The line $l_1$ passes through the position vector $i-j-2k$ and is parallel to the vector $3i-4j-2k$.
The line $l_2$ passes through the position vector $(1+5\cos t)i-(1+5\sin t )j-14k$ where $0≤ t≤2\pi$ and is parallel to the vector $15i+8j-3k$.
Show that both lines don't intersect
I have solved it by showing that minimum distance between the two lines is greater than 0 by finding the minimum point of distance function of the perpendicular between them.

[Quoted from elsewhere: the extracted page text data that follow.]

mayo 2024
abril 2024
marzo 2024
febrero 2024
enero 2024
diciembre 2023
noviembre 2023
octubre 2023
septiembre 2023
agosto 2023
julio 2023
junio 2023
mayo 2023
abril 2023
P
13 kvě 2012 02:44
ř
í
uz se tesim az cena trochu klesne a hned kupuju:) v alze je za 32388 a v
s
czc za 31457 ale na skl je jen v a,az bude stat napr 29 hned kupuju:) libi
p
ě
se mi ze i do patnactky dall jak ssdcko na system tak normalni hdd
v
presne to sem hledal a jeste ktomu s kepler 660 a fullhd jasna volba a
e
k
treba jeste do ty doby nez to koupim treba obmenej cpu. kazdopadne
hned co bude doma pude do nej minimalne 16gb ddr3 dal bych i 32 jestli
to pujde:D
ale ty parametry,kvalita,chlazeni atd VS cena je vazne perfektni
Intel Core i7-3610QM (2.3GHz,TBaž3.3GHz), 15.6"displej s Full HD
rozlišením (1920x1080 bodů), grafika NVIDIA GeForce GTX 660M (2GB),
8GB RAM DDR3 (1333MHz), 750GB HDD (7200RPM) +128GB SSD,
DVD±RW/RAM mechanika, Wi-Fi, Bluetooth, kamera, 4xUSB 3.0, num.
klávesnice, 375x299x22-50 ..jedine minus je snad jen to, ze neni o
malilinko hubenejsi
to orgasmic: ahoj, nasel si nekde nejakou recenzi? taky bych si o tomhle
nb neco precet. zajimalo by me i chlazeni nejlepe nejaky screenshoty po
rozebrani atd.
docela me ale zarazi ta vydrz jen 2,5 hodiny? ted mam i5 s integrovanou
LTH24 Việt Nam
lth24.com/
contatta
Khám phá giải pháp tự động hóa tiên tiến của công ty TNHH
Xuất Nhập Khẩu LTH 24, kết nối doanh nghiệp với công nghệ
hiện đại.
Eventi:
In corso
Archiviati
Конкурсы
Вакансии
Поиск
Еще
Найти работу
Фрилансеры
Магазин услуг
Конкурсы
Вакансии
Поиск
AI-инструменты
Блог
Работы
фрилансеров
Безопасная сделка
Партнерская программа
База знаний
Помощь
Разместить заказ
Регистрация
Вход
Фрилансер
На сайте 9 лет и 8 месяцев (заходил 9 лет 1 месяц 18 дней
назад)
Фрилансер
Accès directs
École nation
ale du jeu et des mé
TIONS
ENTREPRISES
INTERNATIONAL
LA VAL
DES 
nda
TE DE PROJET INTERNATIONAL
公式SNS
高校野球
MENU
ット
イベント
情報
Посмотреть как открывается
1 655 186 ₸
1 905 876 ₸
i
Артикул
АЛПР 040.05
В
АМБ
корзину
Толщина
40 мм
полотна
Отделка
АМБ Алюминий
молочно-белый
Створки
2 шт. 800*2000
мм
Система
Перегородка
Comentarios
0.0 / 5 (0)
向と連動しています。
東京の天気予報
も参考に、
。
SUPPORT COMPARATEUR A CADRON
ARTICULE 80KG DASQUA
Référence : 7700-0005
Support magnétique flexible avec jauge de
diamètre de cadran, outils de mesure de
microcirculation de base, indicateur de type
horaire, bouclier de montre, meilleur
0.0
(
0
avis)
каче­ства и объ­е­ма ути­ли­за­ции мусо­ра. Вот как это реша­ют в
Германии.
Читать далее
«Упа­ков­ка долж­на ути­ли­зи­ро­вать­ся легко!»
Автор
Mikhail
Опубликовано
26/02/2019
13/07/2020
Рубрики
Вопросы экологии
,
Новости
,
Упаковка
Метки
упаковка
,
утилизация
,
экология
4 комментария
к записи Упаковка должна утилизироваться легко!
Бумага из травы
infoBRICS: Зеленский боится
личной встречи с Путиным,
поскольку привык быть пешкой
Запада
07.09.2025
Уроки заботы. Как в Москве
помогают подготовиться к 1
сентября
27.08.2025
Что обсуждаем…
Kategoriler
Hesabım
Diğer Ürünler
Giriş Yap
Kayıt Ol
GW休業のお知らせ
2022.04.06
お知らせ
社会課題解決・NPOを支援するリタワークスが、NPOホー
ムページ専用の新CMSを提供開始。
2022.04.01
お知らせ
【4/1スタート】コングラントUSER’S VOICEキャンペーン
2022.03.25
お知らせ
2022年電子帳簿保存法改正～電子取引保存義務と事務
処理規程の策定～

However I am interested in a method that involves comparing the vector components of the two lines and then somehow showing that two lines don't intersect. (Maybe by contradiction)
Is there a way to solve it through that method?
Suppose we have a line parallel to the vector $\mathbf{A}$ that passes through point $\mathbf{P}$ and a line parallel to vector $\mathbf{B}$ that passes through point $\mathbf{Q}$. For the lines to intersect, it is necessary that they lie in the same plane. This in turn implies the vector $\mathbf{P} - \mathbf{Q}$ also lies in that plane. Three vectors lie in the same plane if and only if the cross product of two of them is orthogonal to the third. Thus, if $(\mathbf{P}-\mathbf{Q})\cdot(\mathbf{A}\times\mathbf{B}) \ne 0$, the lines do not intersect. This condition is probably good enough for your problem.
However, note that $(\mathbf{P}-\mathbf{Q})\cdot(\mathbf{A}\times\mathbf{B}) = 0$ does not imply the lines intersect, as they might be parallel (that is, $\mathbf{A}\times\mathbf{B} = 0$). If this is the case, they will only intersect if $\mathbf{A}$ and $\mathbf{B}$ are also parallel to $\mathbf{P} - \mathbf{Q}$ (in which case the lines coincide).